Fonte:
== == ==

A Magia do Silêncio
- PJ Vulter
- 16 de nov. de 2018
- 6 min de leitura

O que é um escritor?
Um escritor é alguém que escreve livros. No meu entender, vou ainda mais longe e digo que um escritor é alguém que escreve romances, contos, novelas; sejam eles de que género forem.
Mas acho que mais importante do que a definição do que faz um escritor é a definição da persona; quem é o escritor. Aqui – neste preâmbulo – a coisa é menos simples, porque não se pode descrever, pelo menos em termos tão globalizantes, quem é um escritor. E não podemos fazê-lo, em primeiro lugar, porque um escritor é uma pessoa com todas as idiossincrasias que uma pessoa pode encerrar; e, em segundo lugar, porque… Bom; não há uma segunda razão, na realidade; o ser humano – a pessoa – é razão mais do que suficiente para garantir a cada um de nós, e ao escritor, o seu direito à individualidade.
E é por isso que ninguém saberá as razões porque alguém decide tornar-se escritor e muito menos as causas que levarão esse alguém a dar os primeiros passos para se tornar escritor; e, menos ainda, os motivos que o levam nos caminhos da resiliência e persistência que é preciso trilhar enquanto escritor.

== == ==

Entradas fornecidas:
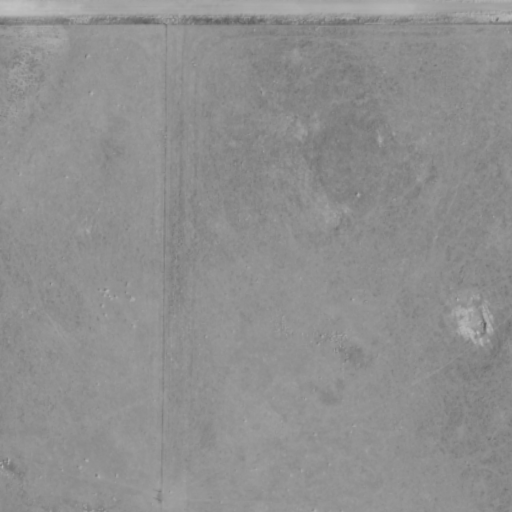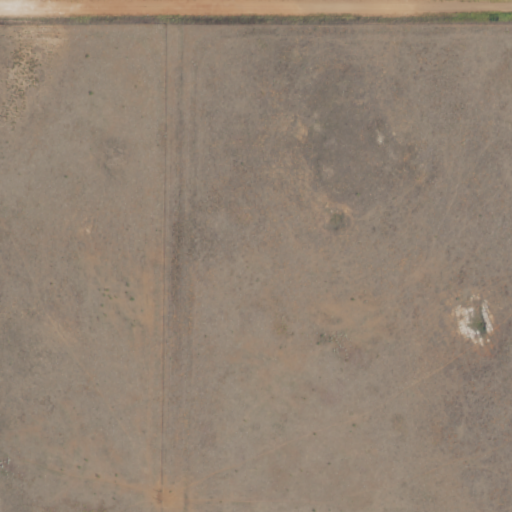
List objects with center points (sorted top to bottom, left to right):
road: (256, 6)
road: (210, 259)
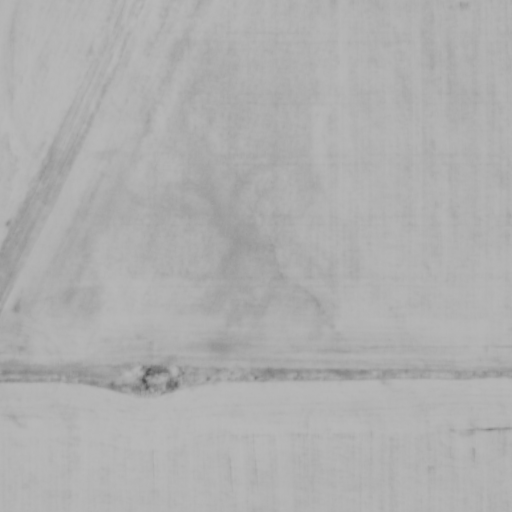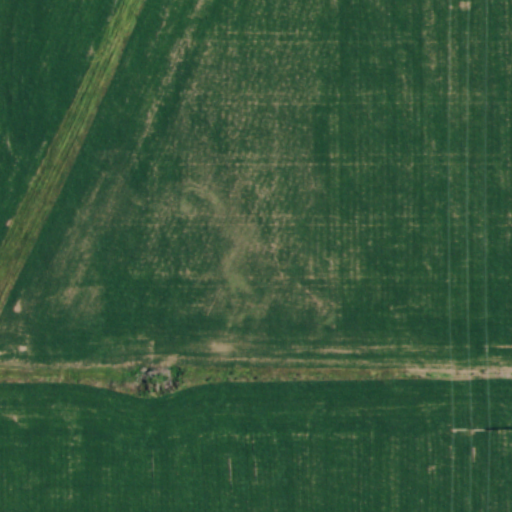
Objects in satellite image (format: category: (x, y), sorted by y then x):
power tower: (465, 428)
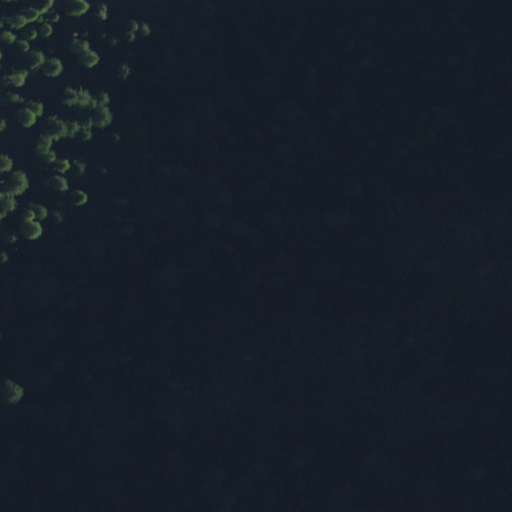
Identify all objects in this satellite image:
parking lot: (136, 2)
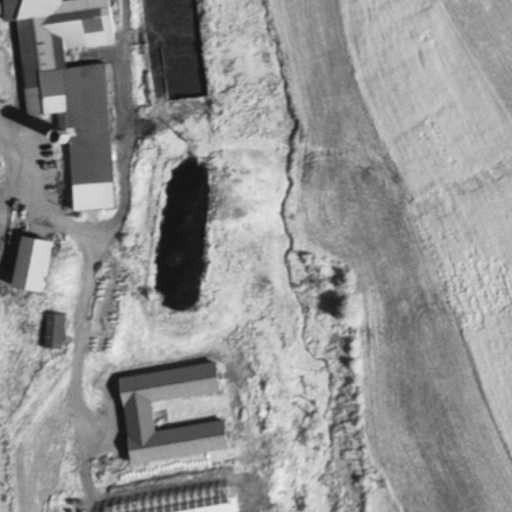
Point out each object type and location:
building: (70, 88)
road: (40, 141)
building: (35, 263)
building: (55, 331)
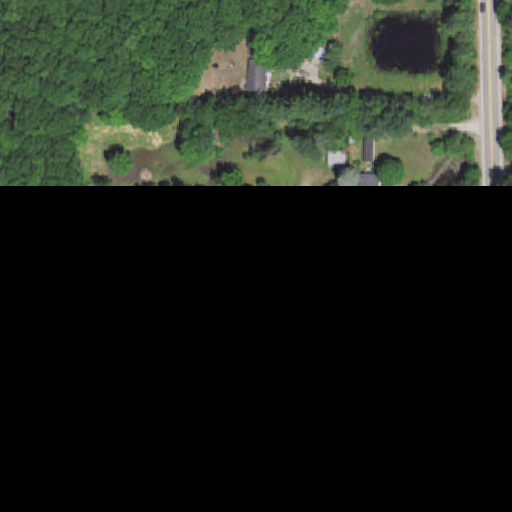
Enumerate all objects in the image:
building: (316, 52)
building: (259, 77)
building: (338, 161)
road: (497, 255)
building: (408, 306)
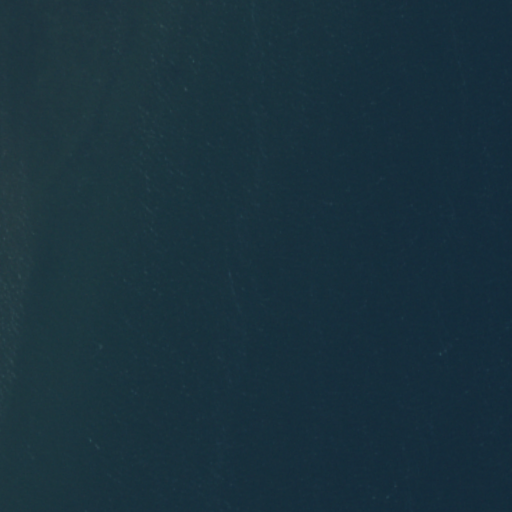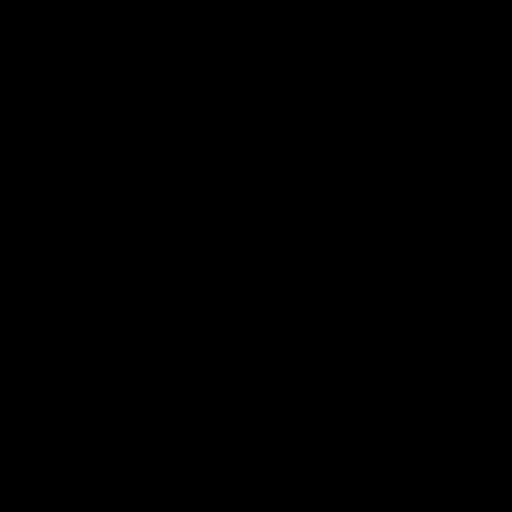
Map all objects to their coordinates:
river: (482, 448)
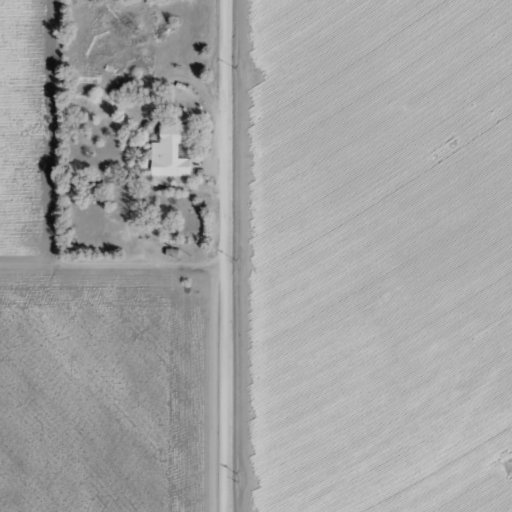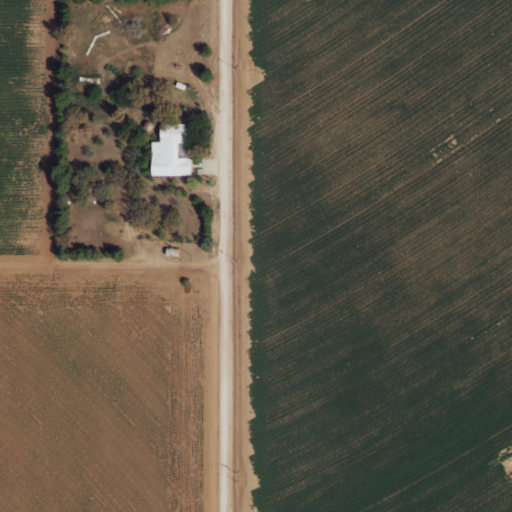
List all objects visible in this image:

== == ==

Exercícios:
a) Traduza para o inglês a frase "Um escritor é alguém que escreve livros.", tirada do texto sobre o escritor.
b) Edite o trecho do texto sobre o escritor que vai de "E é por isso" até "trilhar enquanto escritor.", inclusive, e troque "resiliência" por "paciência".
c) Dê continuidade ao texto sobre o escritor a partir do ponto em que ele termina.
As entradas são um material à parte, sem relação com o texto sobre o escritor.

Respostas:
a) A writer is someone who writes books.

b)
E é por isso que ninguém saberá as razões porque alguém decide tornar-se escritor e muito menos as causas que levarão esse alguém a dar os primeiros passos para se tornar escritor; e, menos ainda, os motivos que o levam nos caminhos da paciência e persistência que é preciso trilhar enquanto escritor.

c)
Disse, aqui, há umas semanas, que um escritor é um missionário; e disse-o muito simplesmente porque é com esse espírito que se deve encarar a carreira de escritor. E isso é assim, não só no sentido do desempenho de uma missão, mas também no sentido da construção da fé que é preciso ter para se trilhar aqueles caminhos de resiliência e persistência…
No entanto, tal como o missionário precisa de entender se tem condições para desempenhar a sua missão de evangelização, também quem quer ser escritor deve saber afastar-se e perceber se tem condições para levar o seu intento a bom porto. E, tanto num caso como no outro, o melhor barómetro são as pessoas…
Vem isto a propósito de um escritor que conheço; boa pessoa, cheio de boa vontade, boa gente…
Dele, li apenas um livro; creio que publicou dois. Foi publicado por duas dessas pseudo-editoras do mercado e – aparentemente – vai publicar um terceiro.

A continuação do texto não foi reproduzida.